Action item. Please return all lines in the listing holding the word "desde".

Information shown.
:::::
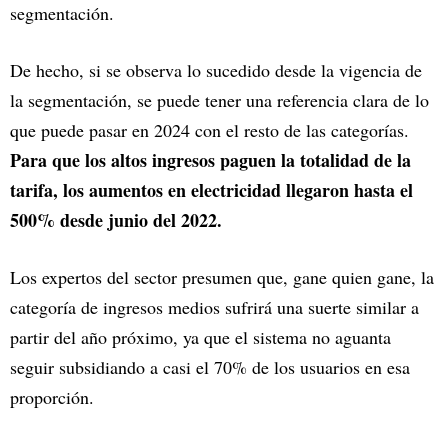
segmentación.
De hecho, si se observa lo sucedido desde la vigencia de
la segmentación, se puede tener una referencia clara de lo
que puede pasar en 2024 con el resto de las categorías.
Para que los altos ingresos paguen la totalidad de la
tarifa, los aumentos en electricidad llegaron hasta el
500% desde junio del 2022.
Los expertos del sector presumen que, gane quien gane, la
categoría de ingresos medios sufrirá una suerte similar a
partir del año próximo, ya que el sistema no aguanta
seguir subsidiando a casi el 70% de los usuarios en esa
proporción.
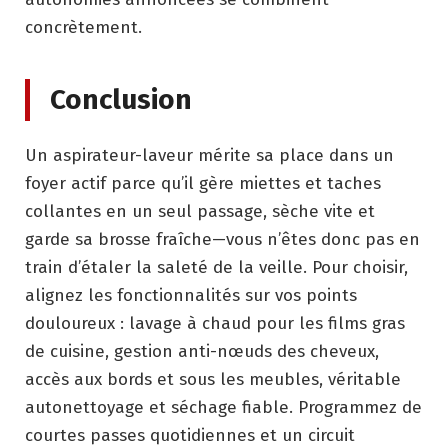
concrètement.
Conclusion
Un aspirateur-laveur mérite sa place dans un
foyer actif parce qu’il gère miettes et taches
collantes en un seul passage, sèche vite et
garde sa brosse fraîche—vous n’êtes donc pas en
train d’étaler la saleté de la veille. Pour choisir,
alignez les fonctionnalités sur vos points
douloureux : lavage à chaud pour les films gras
de cuisine, gestion anti-nœuds des cheveux,
accès aux bords et sous les meubles, véritable
autonettoyage et séchage fiable. Programmez de
courtes passes quotidiennes et un circuit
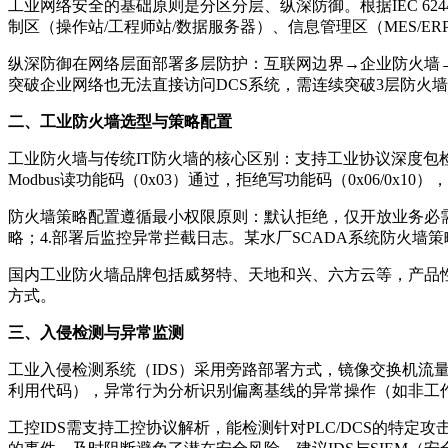
工业网络安全的基础原则是分区分层、纵深防御。根据IEC 624
制区（操作站/工程师站/数据服务器）、信息管理区（MES/
纵深防御在网络层面部署多层防护：互联网边界→企业防火墙
突破企业网络也无法直接访问DCS系统，需连续突破3层防火
二、工业防火墙选型与策略配置
工业防火墙与传统IT防火墙的核心区别：支持工业协议深度包检测（
Modbus读功能码（0x03）通过，拒绝写功能码（0x06/0x1
防火墙策略配置遵循最小权限原则：默认拒绝，仅开放业务必需的
略；4.部署后监控异常拦截日志。某水厂SCADA系统防火墙策
国内工业防火墙品牌包括威努特、天地和兴、六方云等，产品
方式。
三、入侵检测与异常监测
工业入侵检测系统（IDS）采用旁路部署方式，镜像交换机流
利用代码），异常行为分析识别偏离基线的异常操作（如非工作
工控IDS需支持工控协议解析，能检测针对PLC/DCS的特定攻击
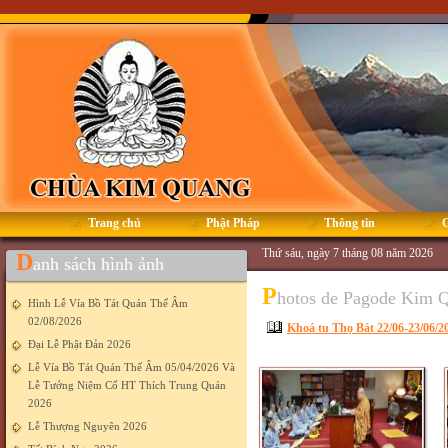
Trang chủ
Phật Pháp
Thông tin
G
Thứ sáu, ngày 7 tháng 08 năm 2026
D
anh sách hình ảnh
P
hotos de Pagode Kim 
Hình Lễ Vía Bồ Tát Quán Thế Âm
02/08/2026
Khoá tu Thọ Bát 22/06-23/06/2
Đại Lễ Phật Đản 2026
Lễ Vía Bồ Tát Quán Thế Âm 05/04/2026 Và
Lễ Tưởng Niệm Cố HT Thích Trung Quán
2026
Lễ Thượng Nguyên 2026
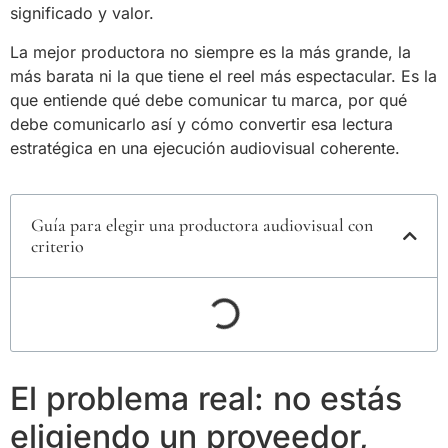
significado y valor.
La mejor productora no siempre es la más grande, la
más barata ni la que tiene el reel más espectacular. Es la
que entiende qué debe comunicar tu marca, por qué
debe comunicarlo así y cómo convertir esa lectura
estratégica en una ejecución audiovisual coherente.
Guía para elegir una productora audiovisual con
criterio
El problema real: no estás
eligiendo un proveedor,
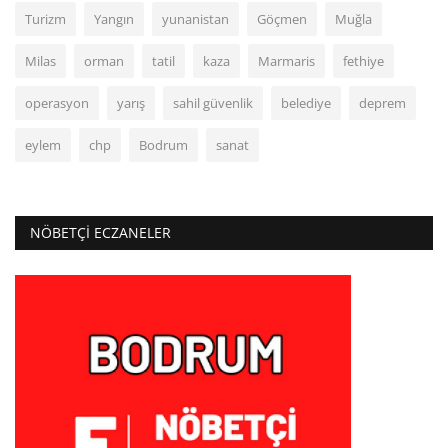
Turizm
Yangın
yunanistan
Göçmen
Muğla
Milas
orman
tatil
kaza
Marmaris
fethiye
operasyon
yarış
sahil güvenlik
belediye
deprem
eylem
chp
Bodrum
sanat
NÖBETÇI ECZANELER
:::::
Task solution.
De hecho, si se observa lo sucedido desde la vigencia de
500% desde junio del 2022.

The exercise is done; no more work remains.